There is a possibility to get duplicate records when running the job multiple times. In this situation, we can compare the new data with the ingested data and ingest only the new data in order to prevent duplicate data.
Solution
Here, we are going to use the same sample data which has been used in our last post.
val dummyRDD = sc.parallelize(Seq( ("1001", "Ename1", "Designation1", "Manager1") , ("1002", "Ename2", "Designation2", "Manager2") , ("1003", "Ename3", "Designation3", "Manager3") )) val schemaSeq = Seq("empno", "ename", "designation", "manager") val dfMaster = dummyRDD.toDF(schemaSeq: _*)
First, we have created an RDD named dummyRDD. Next, we have defined the schema of the RDD – EmpNo, Ename, Designation, Manager.
Next, I have cast each field of an RDD to the respective data type. At last, I have converted an RDD to Dataframe with a defined schema.
Now, we can assume this dataframe i.e. df1 as a target table. Let’s assume you are getting a new set of data. Sample of new data:
1002, Ename2, Designation2, Manager2 |
1004, Ename4, Designation4, Manager4 |
1005, Ename5, Designation5, Manager5 |
1003, Ename3, Designation3, Manager1 |
If you have the closure look of the sample data, we are getting
- 1 Duplicate Record (i.e. 1002)
- 2 New Records (i.e. 1004 & 1005)
- 1 Updated Record (i.e. 1003)
Load the New Data in New Data Frame
val dailyDummyRDD = sc.parallelize(Seq( ("1002", "Ename2", "Designation2", "Manager2") , ("1004", "Ename4", "Designation4", "Manager4") , ("1005", "Ename5", "Designation5", "Manager5") , ("1003", "Ename3", "Designation3", "Manager1") )) val schemaSeq = Seq("empno", "ename", "designation", "manager") val dfDaily = dummyRDD.toDF(schemaSeq: _*)

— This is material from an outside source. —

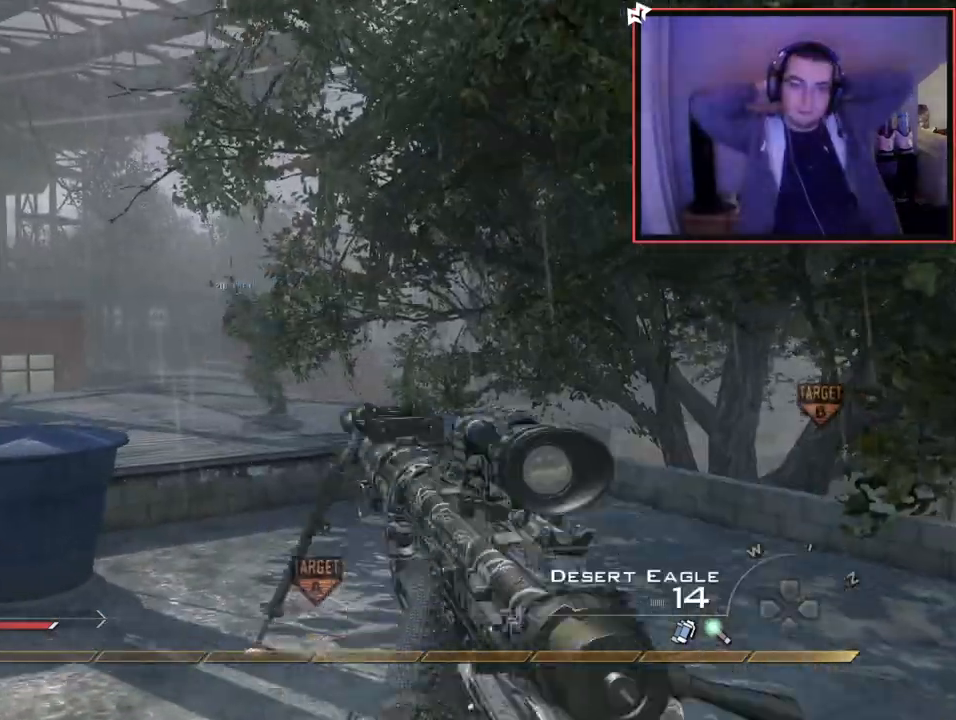
{"buttons": [], "left_stick": "up", "right_stick": "left", "events": [[83, "TRIANGLE", "up"], [133, "TRIANGLE", "down"], [217, "L3", "down"], [233, "TRIANGLE", "up"], [417, "right_stick", "left"], [450, "L3", "up"]]}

Note: It is not required to write duplicate code. We have performed just to load the sample data.
Extract Incremental Data between 2 Data Frames using EXCEPT
val incrementalDf = dfDaily.exceptAll(dfMaster) incrementalDf.show
val incrementalDf = dfMaster.exceptAll(dfDaily) incrementalDf.show
Wrapping Up
In this post, we have learned to compare the data of two data frames. This has been performed using EXCEPT function. It is required to have the same schema for both the data frame.